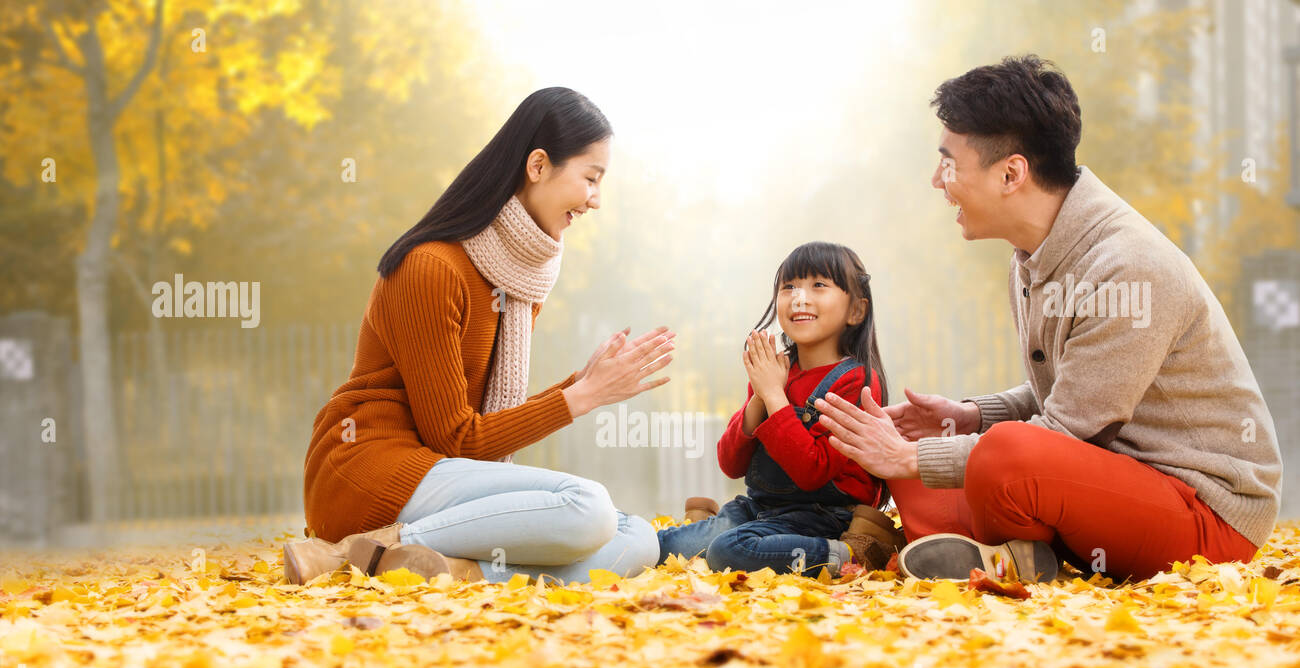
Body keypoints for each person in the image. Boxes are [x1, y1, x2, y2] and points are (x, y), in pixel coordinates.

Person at [815, 55, 1282, 583]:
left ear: (1011, 173)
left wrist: (918, 455)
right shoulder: (1036, 255)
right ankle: (1010, 555)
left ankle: (1007, 550)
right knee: (927, 458)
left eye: (948, 163)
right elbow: (1076, 391)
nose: (935, 180)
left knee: (994, 457)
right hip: (1116, 479)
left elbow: (1067, 434)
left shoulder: (1126, 268)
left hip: (1206, 514)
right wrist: (970, 415)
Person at [285, 88, 672, 585]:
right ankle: (351, 553)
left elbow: (476, 431)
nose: (596, 199)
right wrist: (581, 396)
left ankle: (463, 570)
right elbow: (456, 436)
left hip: (437, 472)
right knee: (587, 506)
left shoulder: (518, 279)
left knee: (637, 536)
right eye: (591, 178)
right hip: (368, 472)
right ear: (537, 166)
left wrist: (585, 384)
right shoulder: (430, 267)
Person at [657, 241, 904, 577]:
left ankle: (851, 554)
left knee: (730, 550)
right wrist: (761, 394)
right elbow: (731, 464)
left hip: (826, 516)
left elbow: (812, 472)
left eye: (818, 285)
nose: (799, 297)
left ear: (856, 311)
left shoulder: (856, 381)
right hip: (760, 509)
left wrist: (775, 395)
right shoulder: (775, 369)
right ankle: (712, 529)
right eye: (789, 286)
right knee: (662, 547)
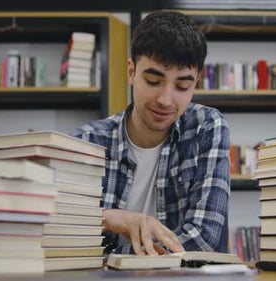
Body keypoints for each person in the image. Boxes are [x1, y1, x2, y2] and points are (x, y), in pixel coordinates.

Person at [71, 10, 230, 256]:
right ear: (131, 71)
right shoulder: (85, 142)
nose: (165, 100)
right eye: (154, 81)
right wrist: (107, 218)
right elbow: (65, 236)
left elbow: (204, 236)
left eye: (182, 86)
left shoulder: (206, 127)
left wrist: (116, 257)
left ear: (196, 82)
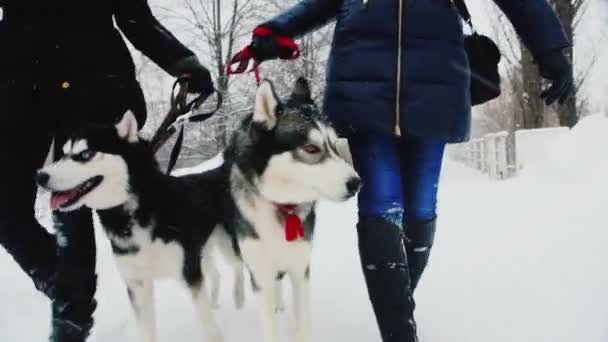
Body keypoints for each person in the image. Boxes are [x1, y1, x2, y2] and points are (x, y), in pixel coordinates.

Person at [247, 0, 572, 341]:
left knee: (420, 208)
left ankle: (398, 304)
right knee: (381, 203)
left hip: (436, 85)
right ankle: (399, 332)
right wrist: (274, 30)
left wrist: (549, 47)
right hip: (361, 86)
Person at [0, 1, 214, 341]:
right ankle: (65, 285)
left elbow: (136, 17)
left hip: (94, 84)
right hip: (19, 89)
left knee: (77, 193)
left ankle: (71, 318)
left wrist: (183, 64)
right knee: (7, 208)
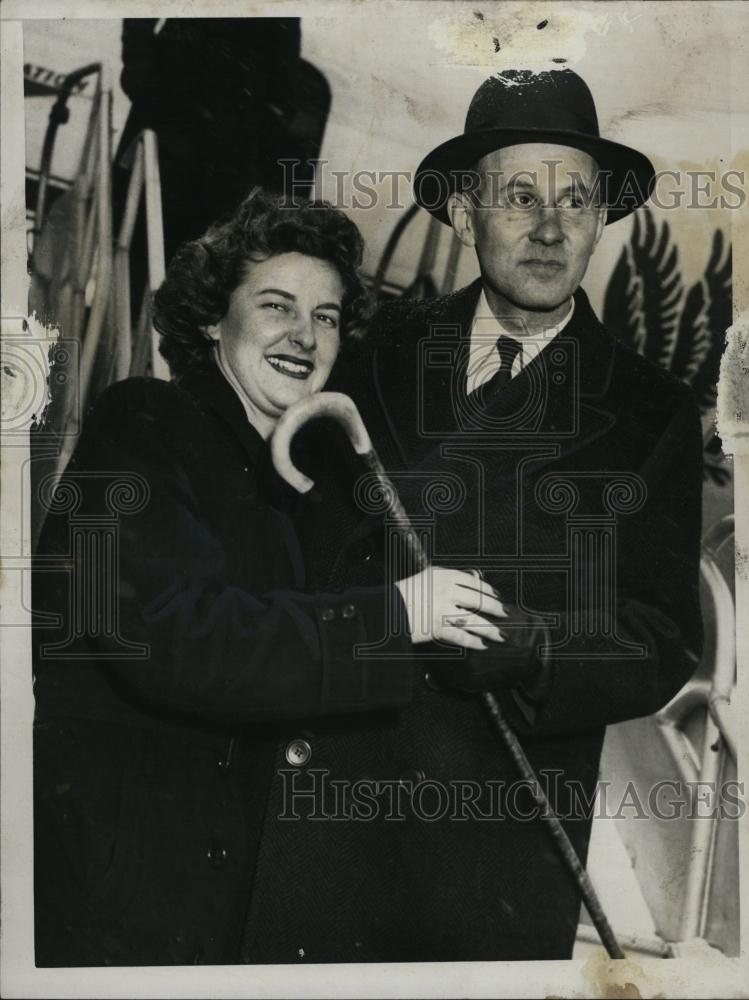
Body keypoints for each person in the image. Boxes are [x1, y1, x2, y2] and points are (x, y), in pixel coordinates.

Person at [31, 189, 503, 966]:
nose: (304, 335)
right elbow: (182, 642)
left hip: (230, 905)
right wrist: (395, 615)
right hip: (117, 900)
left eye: (325, 316)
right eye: (277, 305)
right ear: (213, 317)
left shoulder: (296, 480)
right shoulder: (142, 424)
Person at [298, 68, 703, 961]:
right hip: (332, 812)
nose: (550, 229)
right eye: (519, 196)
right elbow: (299, 561)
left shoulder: (652, 414)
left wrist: (545, 649)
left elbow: (665, 634)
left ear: (602, 218)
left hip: (500, 846)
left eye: (576, 202)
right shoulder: (371, 363)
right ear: (464, 212)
☆ ☆ ☆ ☆ ☆
- _Exercise_: The lines to return run from the one containing "right hip: (332, 812)" through the last line of the material above. Please reproduce them exactly.

- _Response for this exercise_:
right hip: (332, 812)
nose: (550, 229)
right eye: (519, 196)
right elbow: (299, 561)
left shoulder: (652, 414)
left wrist: (545, 649)
left elbow: (665, 634)
left ear: (602, 218)
left hip: (500, 846)
left eye: (576, 202)
right shoulder: (371, 363)
right ear: (464, 212)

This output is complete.